It's a release of creativity and a starting point for many sources of software I've developed in the past. And something that doesn't happen all too often where I get an overflow of ideas and put them on a board.

This week was one such rare week where the ideas just came streaming in and the floodgates weren't able to hold them back...

Then came the dam wall down river... MANAGEMENT!

They had already sold a product to the customer that didn't exist yet and tasked a junior developer (I'm talking fresh out of school) to deliver. Of course, this was promised last year already and now the customer had paid and is waiting for the goods!

Along I come with this design which will enable the product to grow, allow the junior development to learn, me to mentor and for us all to let the creative juices flow, all while I get to flex my web dev muscles.

But management wants something now! A temporary solution for the customer to keep them happy, seeing as they've paid some money, which is to be developed by the junior dev on his lonesome.
+--
**What is needed:** In the post about the software idea and management, who was given the job of delivering the product already sold to the customer? Answer using only the post about the software idea and management, not the rows.
+--
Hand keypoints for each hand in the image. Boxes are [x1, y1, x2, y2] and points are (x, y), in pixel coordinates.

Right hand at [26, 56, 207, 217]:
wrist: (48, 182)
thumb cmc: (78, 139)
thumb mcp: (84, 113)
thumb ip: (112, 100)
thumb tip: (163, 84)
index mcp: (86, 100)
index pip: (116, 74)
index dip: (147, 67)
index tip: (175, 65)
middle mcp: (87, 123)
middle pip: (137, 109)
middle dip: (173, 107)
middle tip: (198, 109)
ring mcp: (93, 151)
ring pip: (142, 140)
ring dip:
+--
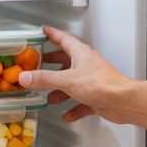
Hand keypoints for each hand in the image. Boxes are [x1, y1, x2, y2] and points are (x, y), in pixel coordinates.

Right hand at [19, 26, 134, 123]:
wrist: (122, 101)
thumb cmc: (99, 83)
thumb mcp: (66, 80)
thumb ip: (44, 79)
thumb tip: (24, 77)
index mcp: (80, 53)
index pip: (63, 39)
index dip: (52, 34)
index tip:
+--
**Answer:** A junior developer fresh out of school.